Wycinka Holzfällen (Des arbres à abattre) – Krystian Lupa.
« Parce que nous sommes acteurs de théâtre et acteurs aux théâtres, parce que nos passions sont à la fois sur la scène et devant la scène, ici suivent des pensées d’acteurs (jeunes créateurs en « exercice ») et de critiques de théâtre (jeunes spectateurs en « exercice») en formation au LFTP. »
Par Vincent Breton
« Pendant toute la durée d’un long souper, nous nous retrouvons assis en compagnie d’un tel épouvantail de l’art viennois, en compagnie d’un de ces pseudo-artistes pervers, comme nous en rencontrons encore et encore par centaines dans cette ville, et comme nous en connaissons par centaines ». Voilà une description, par Thomas Bernhard lui-même dans son roman, tout à fait exacte de ce qui est proposé au public par Krystian Lupa dans la mise en scène de ce texte. On ne se rend compte qu’au bout de plus de quatre heures de spectacle de ce que l’on vient de vivre : l’une des soirées les plus ennuyeuses à laquelle on se soit jamais rendu.

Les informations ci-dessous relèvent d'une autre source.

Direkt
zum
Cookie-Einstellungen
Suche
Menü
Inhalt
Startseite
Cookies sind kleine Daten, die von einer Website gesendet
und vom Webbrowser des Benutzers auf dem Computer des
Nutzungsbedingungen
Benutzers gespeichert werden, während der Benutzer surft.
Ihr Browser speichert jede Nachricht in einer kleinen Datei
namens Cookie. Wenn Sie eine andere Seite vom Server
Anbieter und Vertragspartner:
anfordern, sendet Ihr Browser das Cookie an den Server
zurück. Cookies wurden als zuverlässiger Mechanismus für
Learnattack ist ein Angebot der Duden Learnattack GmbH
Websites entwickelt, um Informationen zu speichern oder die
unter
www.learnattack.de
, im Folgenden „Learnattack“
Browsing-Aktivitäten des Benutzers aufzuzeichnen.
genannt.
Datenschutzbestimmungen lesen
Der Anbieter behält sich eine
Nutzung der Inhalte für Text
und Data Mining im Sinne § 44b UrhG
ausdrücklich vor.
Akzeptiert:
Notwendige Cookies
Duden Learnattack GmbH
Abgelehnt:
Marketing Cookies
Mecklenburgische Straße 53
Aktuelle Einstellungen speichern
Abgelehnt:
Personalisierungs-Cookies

Prostré dans une salle vide de plus de moitié, les personnes restantes luttant contre l’endormissement dû à la digestion ou à la fatigue hivernale, je tends un oeil torve vers la scénographie de Lupa lui-même, tentant de traverser les immensités qu’elle met entre la situation et moi : un mur de plexiglas nous sépare des acteurs la plupart du temps, qui parlent comme au cinéma, branchés sur micros, et endossent un jeu si petit qu’on en vient à regretter une place en corbeille. « Qui parle ? Ah c’est lui. »

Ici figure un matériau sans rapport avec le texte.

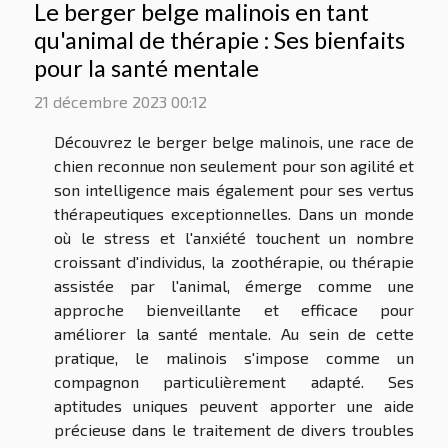
Le berger belge malinois en tant
qu'animal de thérapie : Ses bienfaits
pour la santé mentale
21 décembre 2023 00:12
Découvrez le berger belge malinois, une race de
chien reconnue non seulement pour son agilité et
son intelligence mais également pour ses vertus
thérapeutiques exceptionnelles. Dans un monde
où le stress et l'anxiété touchent un nombre
croissant d'individus, la zoothérapie, ou thérapie
assistée par l'animal, émerge comme une
approche bienveillante et efficace pour
améliorer la santé mentale. Au sein de cette
pratique, le malinois s'impose comme un
compagnon particulièrement adapté. Ses
aptitudes uniques peuvent apporter une aide
précieuse dans le traitement de divers troubles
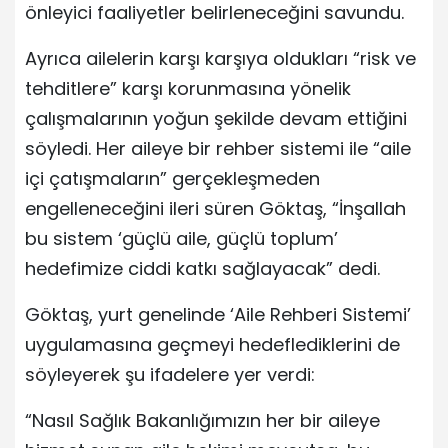
önleyici faaliyetler belirleneceğini savundu.
Ayrıca ailelerin karşı karşıya oldukları “risk ve
tehditlere” karşı korunmasına yönelik
çalışmalarının yoğun şekilde devam ettiğini
söyledi. Her aileye bir rehber sistemi ile “aile
içi çatışmaların” gerçekleşmeden
engelleneceğini ileri süren Göktaş, “İnşallah
bu sistem ‘güçlü aile, güçlü toplum’
hedefimize ciddi katkı sağlayacak” dedi.
Göktaş, yurt genelinde ‘Aile Rehberi Sistemi’
uygulamasına geçmeyi hedeflediklerini de
söyleyerek şu ifadelere yer verdi:
“Nasıl Sağlık Bakanlığımızın her bir aileye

Ce questionnement est pourtant tout autant lié à la petitesse physique du jeu des acteurs qu’à l’impressionnante présence de chacun : celui qui parle n’est pas celui qui gesticule, et ceux qui ne parlent pas existent d’une façon si frappante que notre ennui n’est que celui qu’on éprouverait si l’on vivait véritablement ce dîner avec ces personnes. Rien, absolument rien, n’est fait pour exciter notre intérêt. Si l’art dramatique tente souvent avec vigueur d’éviter toute confusion avec un théâtre commercial, du plaisir, de la légèreté, de l’inconséquence, Lupa pousse le mouvement jusqu’à créer un anti-divertissement, qui placarde sur la vitre en face de nous : l’art n’est pas le fait de ces mondains destructeurs, narcissiques et las, répétitifs, tournant en rond et agaçants comme le Boléro de Ravel qui tente désespérément de clore cette soirée catastrophique, ponctuée de temps à autre par l’éclat d’un des convives, tantôt l’acteur du Burg piqué dans son amour-propre, tantôt le mari Auersberger qui hurle des vérités d’alcoolique, tantôt encore un peintre prenant soudainement conscience de la stupidité de ces gens, avant de retourner s’asseoir.

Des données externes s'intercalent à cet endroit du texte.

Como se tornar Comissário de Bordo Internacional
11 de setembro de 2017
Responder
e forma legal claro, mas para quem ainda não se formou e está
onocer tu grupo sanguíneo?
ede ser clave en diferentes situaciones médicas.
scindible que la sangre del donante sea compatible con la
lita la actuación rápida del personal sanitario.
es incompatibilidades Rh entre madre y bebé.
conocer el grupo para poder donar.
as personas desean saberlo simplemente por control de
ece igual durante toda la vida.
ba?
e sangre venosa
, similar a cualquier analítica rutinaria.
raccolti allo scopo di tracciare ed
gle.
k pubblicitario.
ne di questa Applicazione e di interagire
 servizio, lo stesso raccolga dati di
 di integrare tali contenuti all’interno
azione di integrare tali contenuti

De longs moments de silence et jamais le moindre doute que ce à quoi l’on assiste est réel : elle est en train de se produire, devant nous, cette pathétique survivance d’un milieu s’étant proclamé d’artistes. C’est certainement cela la grande force de cette mise en scène : la création d’une illusion théâtrale parfaite de bout en bout, irrésistiblement déprimante, et, surtout, jamais forcée. Elle prend, pour ainsi dire, son temps, pour ne nous donner qu’un seul désir : observer et partir.
Observer et partir, c’est-à-dire être artiste. Précisément ce qu’a fait Bernhard, d’un évènement de la vie duquel a été inspiré l’écriture de l’ouvrage. « Je n’attaque absolument personne. Si quelqu’un se sent concerné, c’est son affaire » répond-il à Krista Fleischmann dans leurs entretiens publiés en 1993.